Por último, Cernuda hizo un vaticinio. "Creo que el próximo presidente, bien sea Rajoy o Rubalcaba, porque yo creo que será el candidato, no caerá en los mismo errores. Ambos llegan más curtidos", opinó.

La ruptura UPN-PP

Después de la charla, se abrió un turno de preguntas. Una señora quiso saber cómo pueden los tertulianos de los programas radiofónicos saber de todos los temas sobre los que opinan. "Los periodistas tenemos que estar a todas. Hay que leer muchos periódicos y hablar con mucha gente, periodistas, políticos, jueces... de todo", respondió Cernuda.

Otro asistente quiso saber qué opinión se tiene desde fuera de Navarra de la ruptura entre UPN y PP. "La mayoría de los periodistas en Madrid pensamos que fue un error de Rajoy. Con el paso del tiempo, algunos dirigentes del PP te cuentan que no están contentos con cómo se hicieron las cosas.

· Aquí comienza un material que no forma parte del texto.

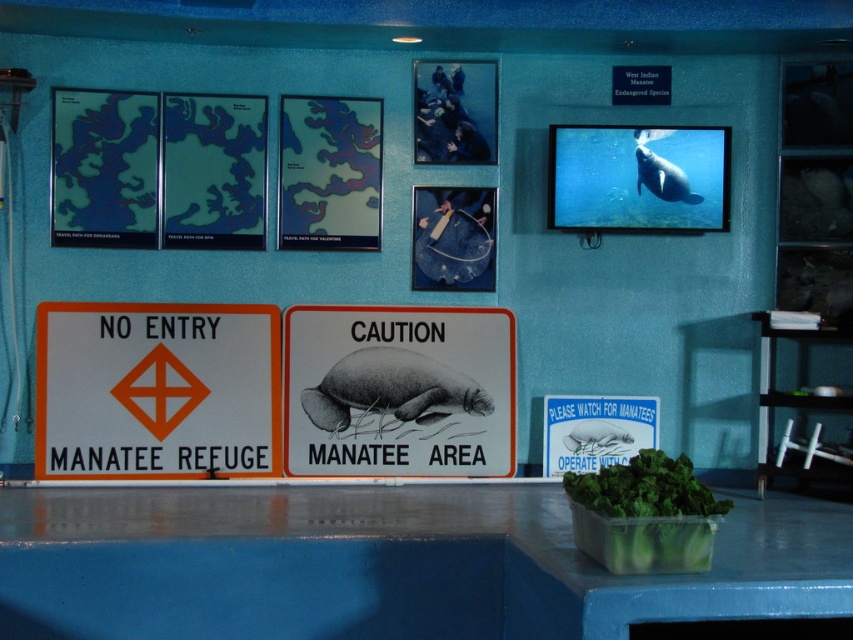
From the picture: Can you confirm if white plastic sign at center is positioned to the left of gray rubber manatee at center?

Correct, you'll find white plastic sign at center to the left of gray rubber manatee at center.

The image size is (853, 640). What are the coordinates of `white plastic sign at center` in the screenshot? It's located at (155, 390).

Where is `white plastic sign at center`? The height and width of the screenshot is (640, 853). white plastic sign at center is located at coordinates (155, 390).

Who is taller, white plastic sign at center or gray/black/white textured manatee at center?

white plastic sign at center is taller.

Can you confirm if white plastic sign at center is thinner than gray/black/white textured manatee at center?

In fact, white plastic sign at center might be wider than gray/black/white textured manatee at center.

Measure the distance between point [128,371] and camera.

Point [128,371] and camera are 16.08 feet apart from each other.

Where is `white plastic sign at center`? The height and width of the screenshot is (640, 853). white plastic sign at center is located at coordinates (155, 390).

Does gray/black/white textured manatee at center have a greater height compared to gray matte manatee at upper center?

Yes, gray/black/white textured manatee at center is taller than gray matte manatee at upper center.

How far apart are gray/black/white textured manatee at center and gray matte manatee at upper center?

gray/black/white textured manatee at center is 5.14 feet away from gray matte manatee at upper center.

Is point (346, 376) behind point (650, 166)?

Yes, point (346, 376) is farther from viewer.

At what (x,y) coordinates should I click in order to perform the action: click on gray/black/white textured manatee at center. Please return your answer as a coordinate pair (x, y). The width and height of the screenshot is (853, 640). Looking at the image, I should click on (392, 388).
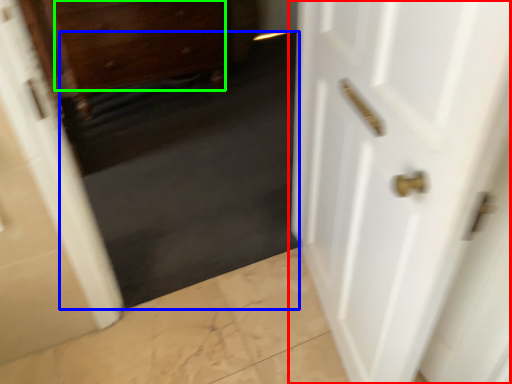
Question: Based on their relative distances, which object is farther from door (highlighted by a red box)? Choose from dark (highlighted by a blue box) and drawer (highlighted by a green box).

Choices:
 (A) dark
 (B) drawer

Answer: (B)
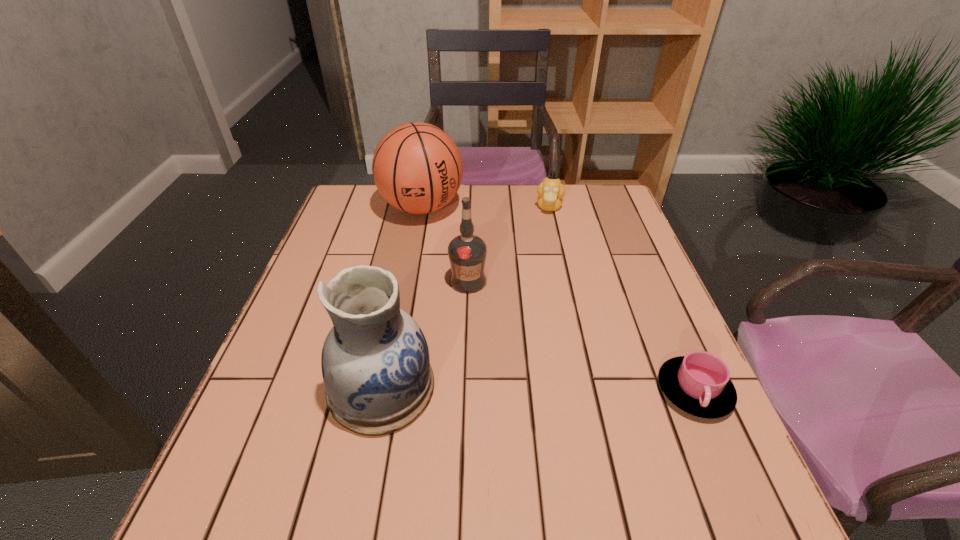
I want to click on vacant space that satisfies the following two spatial constraints: 1. on the back side of the pottery; 2. on the left side of the basketball, so click(418, 207).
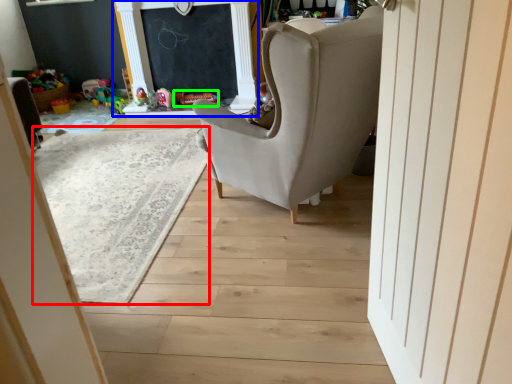
Question: Based on their relative distances, which object is nearer to plain (highlighted by a red box)? Choose from fireplace (highlighted by a blue box) and toy (highlighted by a green box).

Choices:
 (A) fireplace
 (B) toy

Answer: (A)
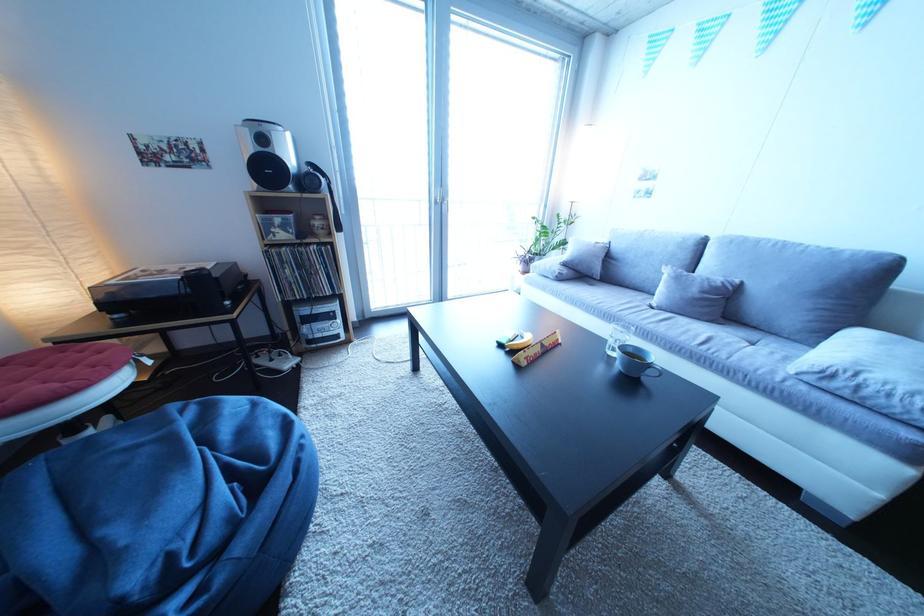
Locate an element on the screen. The width and height of the screenshot is (924, 616). red floor cushion is located at coordinates (55, 373).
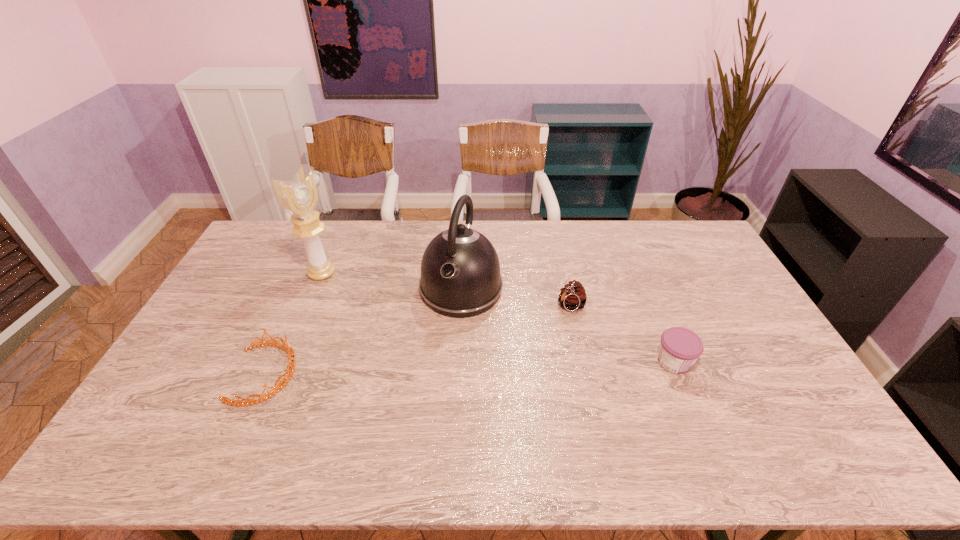
Find the location of a particular element. The image size is (960, 540). free space on the desktop that is between the tiara and the jam and is positioned with a leaf charm attached to the second object from right to left is located at coordinates (493, 367).

This screenshot has height=540, width=960. I want to click on free space on the desktop that is between the tiara and the rightmost object and is positioned on the front-facing side of the award, so click(502, 367).

Locate an element on the screen. This screenshot has width=960, height=540. vacant spot on the desktop that is between the tiara and the rightmost object and is positioned on the spout of the kettle is located at coordinates (431, 369).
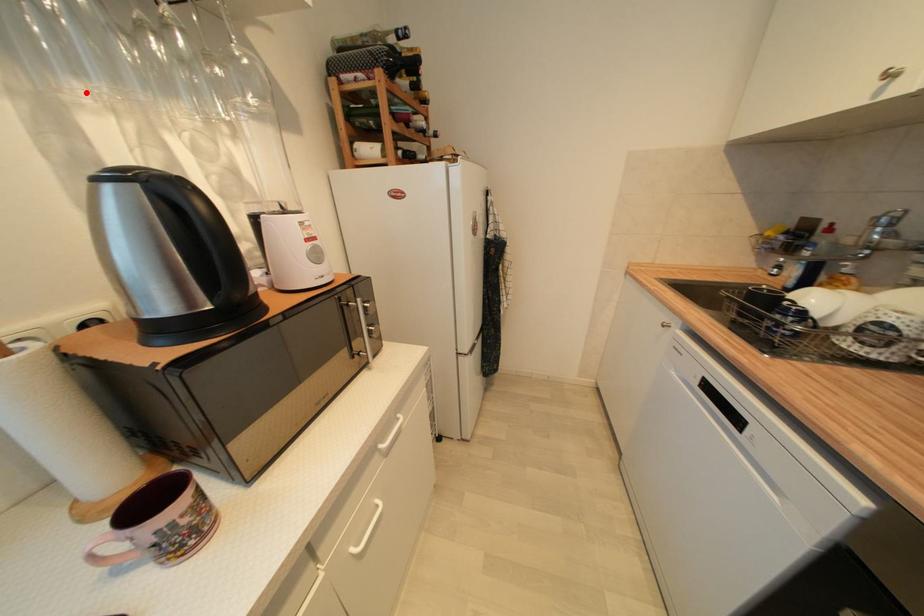
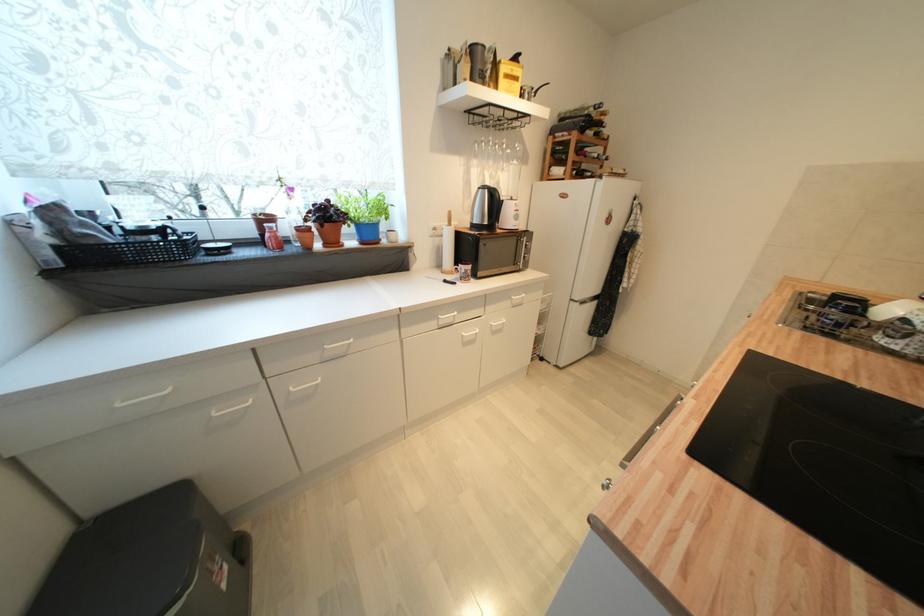
Question: I am providing you with two images of the same scene from different viewpoints. Given a red point in image1, look at the same physical point in image2. Is it:

Choices:
 (A) Closer to the viewpoint
 (B) Farther from the viewpoint

Answer: (A)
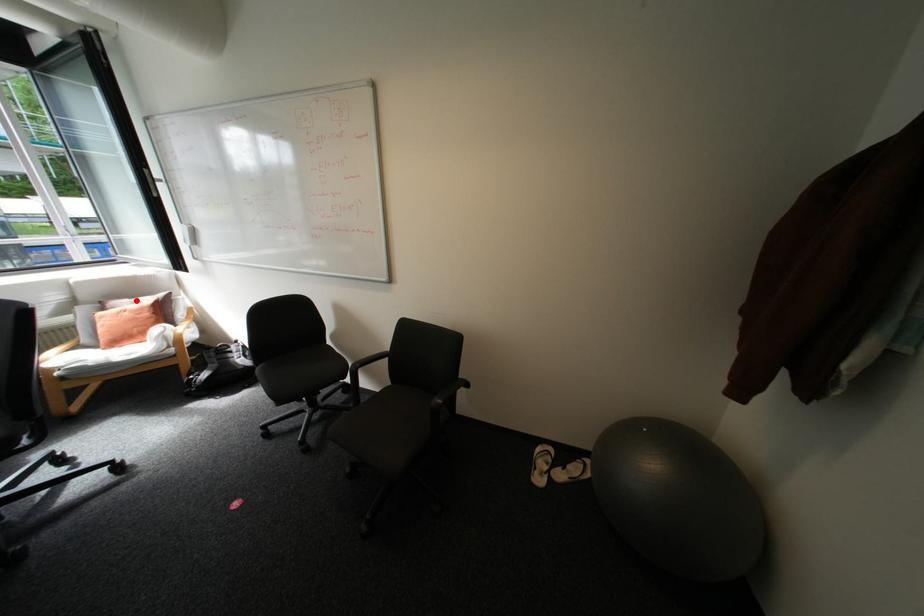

Ahora bien, también es cierto que UPN pudo equivocarse en alguna votación en el Congreso, al no despegarse un poco más de Zapatero".

Una tercera pregunta abordó la relación entre política y periodismo. "¿No será que los periodistas ya no ponen el dedo en la llaga", inquirió un señor. "Totalmente de acuerdo", contestó ella. "La profesión ha caído en un descrédito generalizado. Me preocupan aquellos que toman partido sistemáticamente porque esperan algo a cambio, aquellos que instrumentalizan la información", lamentó Cernuda.

Las túnicas del coro

Por último, alguien le preguntó su opinión personal sobre Sonsoles Espinosa, mujer de Zapatero. "Es una persona difícil. No la conozco mucho, pero no me cae especialmente bien", dijo. Además, contó una anécdota en torno a ella y las famosas fotos de las hijas del Presidente en la Casa Blanca, para sorpresa de los asistentes. "Obama invitó a las niñas y, como no tenían que ponerse, Sonsoles les dejó unas túnicas del coro en el que canta. Sé que suena raro, pero esa es la versión que da Zapatero sobre el asunto. Se lo ha contado de esta manera a distintos cargos políticos".